Are there any unbelievers in Congress ?
I'd say anyone can be a Constitutionalist and enforce those laws first as public duty.
The key is not favoring one's own beliefs above others, but protecting all interests equally under the Constitution.
I find very few people with that faith this can be done, much less conviction and commitment to do it.
So I find most people are biased anyway, and are excluding other groups they oppose or don't know how to deal with to include them.
I wouldn't pick on atheists, I find a lot more humanists who are more open to true universalism who are willing to try this inclusion approach.
so it's not a matter of being theist or nontheist.
It's a matter of respecting equal inclusion and universal language for laws instead of biases that exclude one group while favoring another.
Nobody has that down. We all have to work at it, nontheists and theists, left and right, religious and secular alike.
It takes all types to represent the American public.
I'd put the Constitution first, and then organize representation for all the other groups under that standard.
The issue is whether people take an inclusive approach to conflict resolution (which I find legally necessary to protect all interests equally by law)
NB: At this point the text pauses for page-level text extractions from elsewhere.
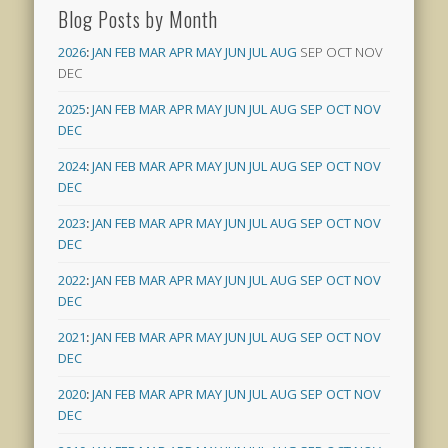
Blog Posts by Month
2026
:
JAN
FEB
MAR
APR
MAY
JUN
JUL
AUG
SEP
OCT
NOV
DEC
2025
:
JAN
FEB
MAR
APR
MAY
JUN
JUL
AUG
SEP
OCT
NOV
DEC
2024
:
JAN
FEB
MAR
APR
MAY
JUN
JUL
AUG
SEP
OCT
NOV
DEC
2023
:
JAN
FEB
MAR
APR
MAY
JUN
JUL
AUG
SEP
OCT
NOV
DEC
2022
:
JAN
FEB
MAR
APR
MAY
JUN
JUL
AUG
SEP
OCT
NOV
DEC
2021
:
JAN
FEB
MAR
APR
MAY
JUN
JUL
AUG
SEP
OCT
NOV
DEC
2020
:
JAN
FEB
MAR
APR
MAY
JUN
JUL
AUG
SEP
OCT
NOV
DEC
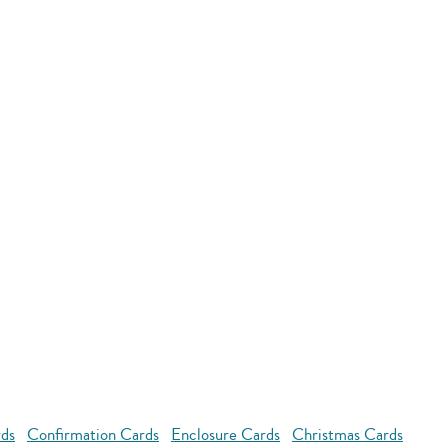
rds
Confirmation Cards
Enclosure Cards
Christmas Cards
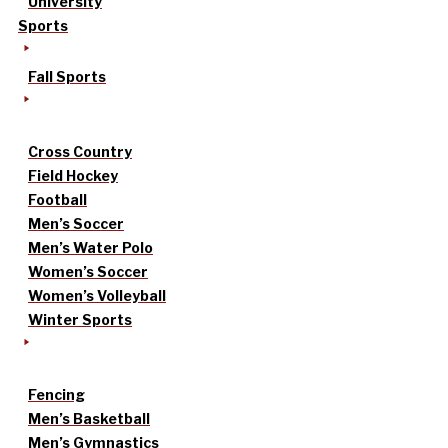
University
Sports
Fall Sports
Cross Country
Field Hockey
Football
Men’s Soccer
Men’s Water Polo
Women’s Soccer
Women’s Volleyball
Winter Sports
Fencing
Men’s Basketball
Men’s Gymnastics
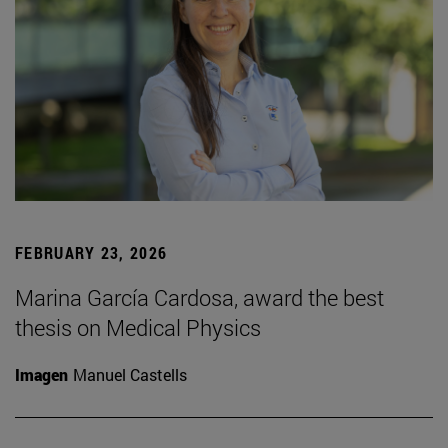
FEBRUARY 23, 2026
Marina García Cardosa, award the best
thesis on Medical Physics
Imagen
Manuel Castells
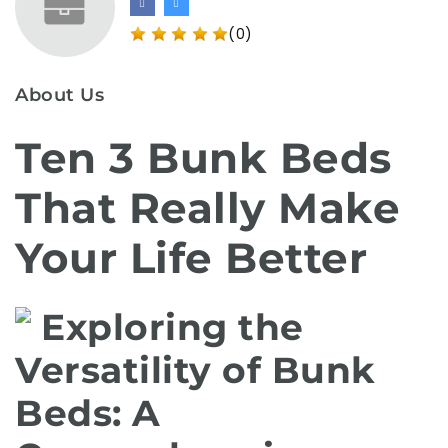
(0)
About Us
Ten 3 Bunk Beds
That Really Make
Your Life Better
Exploring the
Versatility of Bunk
Beds: A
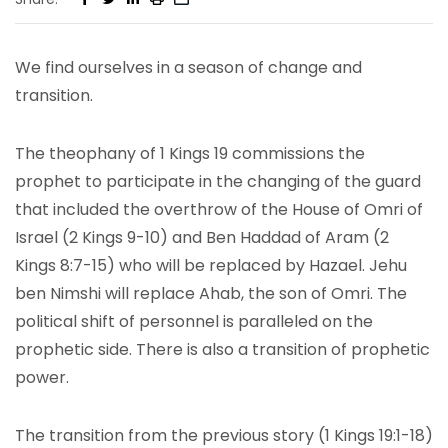
We find ourselves in a season of change and
transition.
The theophany of 1 Kings 19 commissions the
prophet to participate in the changing of the guard
that included the overthrow of the House of Omri of
Israel (2 Kings 9-10) and Ben Haddad of Aram (2
Kings 8:7-15) who will be replaced by Hazael. Jehu
ben Nimshi will replace Ahab, the son of Omri. The
political shift of personnel is paralleled on the
prophetic side. There is also a transition of prophetic
power.
The transition from the previous story (1 Kings 19:1-18)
or if they are content playing bullying and coercion games that divide and either leave people out or dominate over them to settle a dispute. That political practice of abusing power by majority to dominate by coercion is dangerous and damaging, and I find people in all groups who use this tactic, and people who don't and seek consensus instead, regardless of which affiliation they claim. I call it "restorative justice" to identify the approach that works across political or religious lines; and find this approach even unites atheists and Christians on common values, process and goals, even if their religious views are coming from two totally opposite directions.